Work task: Write out exactly the lines of the entries below from the one holding "right shoulder: (283, 305)" to the one holding "right front paw: (364, 468)", inclusive, and leave out all other lines.

Saved data entries
[Start of section]
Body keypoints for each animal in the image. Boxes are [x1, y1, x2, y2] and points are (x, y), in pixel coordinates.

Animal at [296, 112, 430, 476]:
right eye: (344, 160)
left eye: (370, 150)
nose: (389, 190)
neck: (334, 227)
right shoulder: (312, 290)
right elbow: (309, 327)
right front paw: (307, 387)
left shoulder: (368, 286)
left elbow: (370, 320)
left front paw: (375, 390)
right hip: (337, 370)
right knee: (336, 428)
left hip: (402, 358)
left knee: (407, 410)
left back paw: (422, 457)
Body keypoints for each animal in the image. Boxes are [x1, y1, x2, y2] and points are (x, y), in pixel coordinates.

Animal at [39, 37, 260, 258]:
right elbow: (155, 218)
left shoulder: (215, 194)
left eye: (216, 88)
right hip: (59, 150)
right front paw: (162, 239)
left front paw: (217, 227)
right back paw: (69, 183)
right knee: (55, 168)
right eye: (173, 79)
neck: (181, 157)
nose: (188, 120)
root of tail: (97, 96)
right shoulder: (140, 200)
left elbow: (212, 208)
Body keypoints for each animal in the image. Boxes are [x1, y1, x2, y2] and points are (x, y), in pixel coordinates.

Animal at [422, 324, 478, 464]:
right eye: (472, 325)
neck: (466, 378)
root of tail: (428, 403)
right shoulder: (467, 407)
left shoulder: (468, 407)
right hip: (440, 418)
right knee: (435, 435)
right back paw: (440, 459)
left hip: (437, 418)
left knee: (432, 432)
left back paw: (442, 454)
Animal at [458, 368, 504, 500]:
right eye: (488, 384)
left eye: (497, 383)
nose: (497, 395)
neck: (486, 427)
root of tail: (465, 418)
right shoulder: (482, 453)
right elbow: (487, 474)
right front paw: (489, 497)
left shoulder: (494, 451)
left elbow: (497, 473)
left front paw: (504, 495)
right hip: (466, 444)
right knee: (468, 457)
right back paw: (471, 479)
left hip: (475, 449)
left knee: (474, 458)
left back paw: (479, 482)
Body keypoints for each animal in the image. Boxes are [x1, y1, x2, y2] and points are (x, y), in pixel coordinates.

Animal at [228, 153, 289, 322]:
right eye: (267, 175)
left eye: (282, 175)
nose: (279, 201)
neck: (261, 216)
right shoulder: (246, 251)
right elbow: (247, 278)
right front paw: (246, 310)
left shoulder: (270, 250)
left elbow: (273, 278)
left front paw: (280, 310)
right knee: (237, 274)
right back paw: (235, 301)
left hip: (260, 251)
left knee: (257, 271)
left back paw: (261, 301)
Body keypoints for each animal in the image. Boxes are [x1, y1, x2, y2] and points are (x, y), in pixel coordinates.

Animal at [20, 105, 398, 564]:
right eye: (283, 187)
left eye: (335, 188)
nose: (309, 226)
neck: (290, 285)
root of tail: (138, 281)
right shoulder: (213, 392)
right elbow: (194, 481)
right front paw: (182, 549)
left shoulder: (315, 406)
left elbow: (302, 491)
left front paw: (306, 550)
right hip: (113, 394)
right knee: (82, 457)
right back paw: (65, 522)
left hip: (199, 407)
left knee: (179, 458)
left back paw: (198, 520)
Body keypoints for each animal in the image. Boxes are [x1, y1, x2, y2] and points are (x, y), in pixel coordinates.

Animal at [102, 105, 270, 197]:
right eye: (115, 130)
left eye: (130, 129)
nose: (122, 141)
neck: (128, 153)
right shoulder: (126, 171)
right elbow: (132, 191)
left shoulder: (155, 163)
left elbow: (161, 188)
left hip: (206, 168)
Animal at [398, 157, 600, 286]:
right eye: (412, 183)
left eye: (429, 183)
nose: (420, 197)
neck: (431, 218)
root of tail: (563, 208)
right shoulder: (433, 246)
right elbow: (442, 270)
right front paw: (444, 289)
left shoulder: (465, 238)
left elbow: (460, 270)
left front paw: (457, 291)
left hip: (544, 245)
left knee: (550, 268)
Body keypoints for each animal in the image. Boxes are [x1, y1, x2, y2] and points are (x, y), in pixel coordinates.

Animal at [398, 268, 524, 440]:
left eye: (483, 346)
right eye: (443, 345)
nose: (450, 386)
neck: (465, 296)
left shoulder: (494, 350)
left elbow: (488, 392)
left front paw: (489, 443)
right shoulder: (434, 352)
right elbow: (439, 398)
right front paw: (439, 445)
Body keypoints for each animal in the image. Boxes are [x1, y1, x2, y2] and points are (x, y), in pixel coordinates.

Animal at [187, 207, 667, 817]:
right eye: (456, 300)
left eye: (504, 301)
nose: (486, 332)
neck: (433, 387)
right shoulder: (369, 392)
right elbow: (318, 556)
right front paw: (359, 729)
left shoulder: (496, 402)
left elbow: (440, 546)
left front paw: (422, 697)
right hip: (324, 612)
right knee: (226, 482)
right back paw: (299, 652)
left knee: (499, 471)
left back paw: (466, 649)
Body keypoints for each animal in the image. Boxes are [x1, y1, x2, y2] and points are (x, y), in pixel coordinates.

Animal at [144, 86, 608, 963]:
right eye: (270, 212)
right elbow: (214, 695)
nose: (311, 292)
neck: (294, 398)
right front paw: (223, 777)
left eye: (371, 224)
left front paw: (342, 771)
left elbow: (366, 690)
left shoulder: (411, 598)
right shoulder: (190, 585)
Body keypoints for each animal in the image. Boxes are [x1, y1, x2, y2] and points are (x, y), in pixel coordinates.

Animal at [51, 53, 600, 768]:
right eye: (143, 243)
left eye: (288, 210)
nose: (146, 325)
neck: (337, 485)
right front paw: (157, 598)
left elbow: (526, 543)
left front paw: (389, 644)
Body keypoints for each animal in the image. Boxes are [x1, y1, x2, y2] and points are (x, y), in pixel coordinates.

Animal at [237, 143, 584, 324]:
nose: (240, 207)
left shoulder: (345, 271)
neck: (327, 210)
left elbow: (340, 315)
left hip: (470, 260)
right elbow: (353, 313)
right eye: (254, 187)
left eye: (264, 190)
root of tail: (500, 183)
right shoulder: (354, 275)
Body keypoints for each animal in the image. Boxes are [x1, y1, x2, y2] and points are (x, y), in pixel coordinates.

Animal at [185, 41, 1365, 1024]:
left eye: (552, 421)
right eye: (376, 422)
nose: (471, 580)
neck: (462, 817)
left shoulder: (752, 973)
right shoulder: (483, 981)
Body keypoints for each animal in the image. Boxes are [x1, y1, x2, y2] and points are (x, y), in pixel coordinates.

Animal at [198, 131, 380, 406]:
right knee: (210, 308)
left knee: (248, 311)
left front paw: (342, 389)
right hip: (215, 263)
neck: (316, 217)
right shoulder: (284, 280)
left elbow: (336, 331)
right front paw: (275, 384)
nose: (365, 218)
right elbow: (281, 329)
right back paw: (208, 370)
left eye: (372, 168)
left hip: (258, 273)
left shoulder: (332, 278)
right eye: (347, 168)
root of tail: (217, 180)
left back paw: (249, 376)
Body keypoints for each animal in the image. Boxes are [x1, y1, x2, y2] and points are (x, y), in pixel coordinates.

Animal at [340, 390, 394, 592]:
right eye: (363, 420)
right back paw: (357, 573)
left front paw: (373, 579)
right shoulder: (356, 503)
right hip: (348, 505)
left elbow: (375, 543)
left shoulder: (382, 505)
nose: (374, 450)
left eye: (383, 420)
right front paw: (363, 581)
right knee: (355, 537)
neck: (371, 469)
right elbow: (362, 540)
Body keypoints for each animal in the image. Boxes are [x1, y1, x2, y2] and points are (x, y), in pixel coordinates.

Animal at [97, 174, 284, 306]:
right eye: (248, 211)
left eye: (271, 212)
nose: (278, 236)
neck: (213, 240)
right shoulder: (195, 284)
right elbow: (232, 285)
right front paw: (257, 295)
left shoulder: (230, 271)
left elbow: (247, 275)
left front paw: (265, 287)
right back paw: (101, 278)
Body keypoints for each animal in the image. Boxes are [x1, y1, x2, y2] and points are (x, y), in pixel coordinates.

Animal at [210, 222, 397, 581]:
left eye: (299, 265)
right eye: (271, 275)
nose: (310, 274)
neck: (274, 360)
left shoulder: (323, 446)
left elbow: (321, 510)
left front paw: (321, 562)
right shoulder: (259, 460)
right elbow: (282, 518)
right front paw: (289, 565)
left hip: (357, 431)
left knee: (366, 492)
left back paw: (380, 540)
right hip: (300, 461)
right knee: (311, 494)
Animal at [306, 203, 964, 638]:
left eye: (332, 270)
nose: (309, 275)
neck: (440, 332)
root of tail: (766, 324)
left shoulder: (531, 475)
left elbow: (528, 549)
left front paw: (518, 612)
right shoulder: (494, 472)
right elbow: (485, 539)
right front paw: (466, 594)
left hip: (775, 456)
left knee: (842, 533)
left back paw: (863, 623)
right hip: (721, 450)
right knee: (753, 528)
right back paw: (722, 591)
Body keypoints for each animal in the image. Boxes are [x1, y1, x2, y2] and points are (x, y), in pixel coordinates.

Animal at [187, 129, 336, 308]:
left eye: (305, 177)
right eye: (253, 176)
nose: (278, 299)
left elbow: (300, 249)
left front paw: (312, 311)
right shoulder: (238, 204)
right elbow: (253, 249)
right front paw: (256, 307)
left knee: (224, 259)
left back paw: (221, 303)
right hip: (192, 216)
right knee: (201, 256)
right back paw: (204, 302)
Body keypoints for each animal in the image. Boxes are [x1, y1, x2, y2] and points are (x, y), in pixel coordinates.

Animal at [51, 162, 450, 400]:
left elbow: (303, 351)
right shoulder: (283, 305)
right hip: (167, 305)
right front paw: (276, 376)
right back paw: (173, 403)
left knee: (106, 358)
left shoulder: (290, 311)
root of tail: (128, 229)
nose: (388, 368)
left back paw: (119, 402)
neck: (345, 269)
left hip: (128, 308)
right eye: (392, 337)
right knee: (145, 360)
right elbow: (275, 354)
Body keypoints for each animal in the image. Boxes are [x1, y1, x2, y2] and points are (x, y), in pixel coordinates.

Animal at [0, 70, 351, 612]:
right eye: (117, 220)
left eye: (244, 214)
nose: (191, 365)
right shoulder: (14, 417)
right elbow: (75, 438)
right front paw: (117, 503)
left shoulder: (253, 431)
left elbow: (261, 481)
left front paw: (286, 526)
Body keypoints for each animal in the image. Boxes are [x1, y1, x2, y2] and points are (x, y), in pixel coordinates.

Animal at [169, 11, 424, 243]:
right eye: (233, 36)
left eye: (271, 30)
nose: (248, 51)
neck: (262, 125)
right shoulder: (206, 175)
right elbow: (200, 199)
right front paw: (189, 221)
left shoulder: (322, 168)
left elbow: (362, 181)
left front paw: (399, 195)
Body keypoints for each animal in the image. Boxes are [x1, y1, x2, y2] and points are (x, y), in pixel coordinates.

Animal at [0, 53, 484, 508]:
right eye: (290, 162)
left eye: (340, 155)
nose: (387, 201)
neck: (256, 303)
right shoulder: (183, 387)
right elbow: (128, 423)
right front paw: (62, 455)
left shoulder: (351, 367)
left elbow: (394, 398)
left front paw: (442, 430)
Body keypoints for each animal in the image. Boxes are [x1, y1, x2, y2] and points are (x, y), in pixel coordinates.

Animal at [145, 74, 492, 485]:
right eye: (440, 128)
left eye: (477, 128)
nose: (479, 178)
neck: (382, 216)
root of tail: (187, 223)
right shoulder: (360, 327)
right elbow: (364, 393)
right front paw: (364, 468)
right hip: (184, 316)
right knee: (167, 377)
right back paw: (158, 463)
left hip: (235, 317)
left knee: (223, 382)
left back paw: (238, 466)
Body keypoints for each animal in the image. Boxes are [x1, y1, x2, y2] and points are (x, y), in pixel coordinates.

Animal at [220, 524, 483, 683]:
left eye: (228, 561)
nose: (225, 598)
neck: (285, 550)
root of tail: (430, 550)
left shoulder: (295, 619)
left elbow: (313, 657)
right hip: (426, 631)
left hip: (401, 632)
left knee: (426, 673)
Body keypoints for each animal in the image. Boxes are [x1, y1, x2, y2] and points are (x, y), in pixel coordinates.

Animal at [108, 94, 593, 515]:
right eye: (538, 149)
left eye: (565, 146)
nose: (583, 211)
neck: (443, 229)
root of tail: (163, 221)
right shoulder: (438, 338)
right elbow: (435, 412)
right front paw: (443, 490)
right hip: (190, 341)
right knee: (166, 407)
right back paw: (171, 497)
[End of section]
Solved exercise:
right shoulder: (283, 305)
right hip: (167, 305)
right front paw: (276, 376)
right back paw: (173, 403)
left knee: (106, 358)
left shoulder: (290, 311)
root of tail: (128, 229)
nose: (388, 368)
left back paw: (119, 402)
neck: (345, 269)
left hip: (128, 308)
right eye: (392, 337)
right knee: (145, 360)
right elbow: (275, 354)
Body keypoints for each animal in the image. Boxes are [x1, y1, x2, y2] and points are (x, y), in pixel coordinates.

Animal at [0, 70, 351, 612]:
right eye: (117, 220)
left eye: (244, 214)
nose: (191, 365)
right shoulder: (14, 417)
right elbow: (75, 438)
right front paw: (117, 503)
left shoulder: (253, 431)
left elbow: (261, 481)
left front paw: (286, 526)
Body keypoints for each animal in the image. Boxes are [x1, y1, x2, y2] and points are (x, y), in pixel coordinates.

Animal at [169, 11, 424, 243]:
right eye: (233, 36)
left eye: (271, 30)
nose: (248, 51)
neck: (262, 125)
right shoulder: (206, 175)
right elbow: (200, 199)
right front paw: (189, 221)
left shoulder: (322, 168)
left elbow: (362, 181)
left front paw: (399, 195)
Body keypoints for each animal in the image. Boxes are [x1, y1, x2, y2] and points are (x, y), in pixel coordinates.

Animal at [0, 53, 484, 508]:
right eye: (290, 162)
left eye: (340, 155)
nose: (387, 201)
neck: (256, 303)
right shoulder: (183, 387)
right elbow: (128, 423)
right front paw: (62, 455)
left shoulder: (351, 367)
left elbow: (394, 398)
left front paw: (442, 430)
Body keypoints for each animal in the image. Boxes are [x1, y1, x2, y2] and points are (x, y), in pixel coordinates.

Animal at [145, 74, 492, 485]:
right eye: (440, 128)
left eye: (477, 128)
nose: (479, 178)
neck: (382, 216)
root of tail: (187, 223)
right shoulder: (360, 327)
right elbow: (364, 393)
right front paw: (364, 468)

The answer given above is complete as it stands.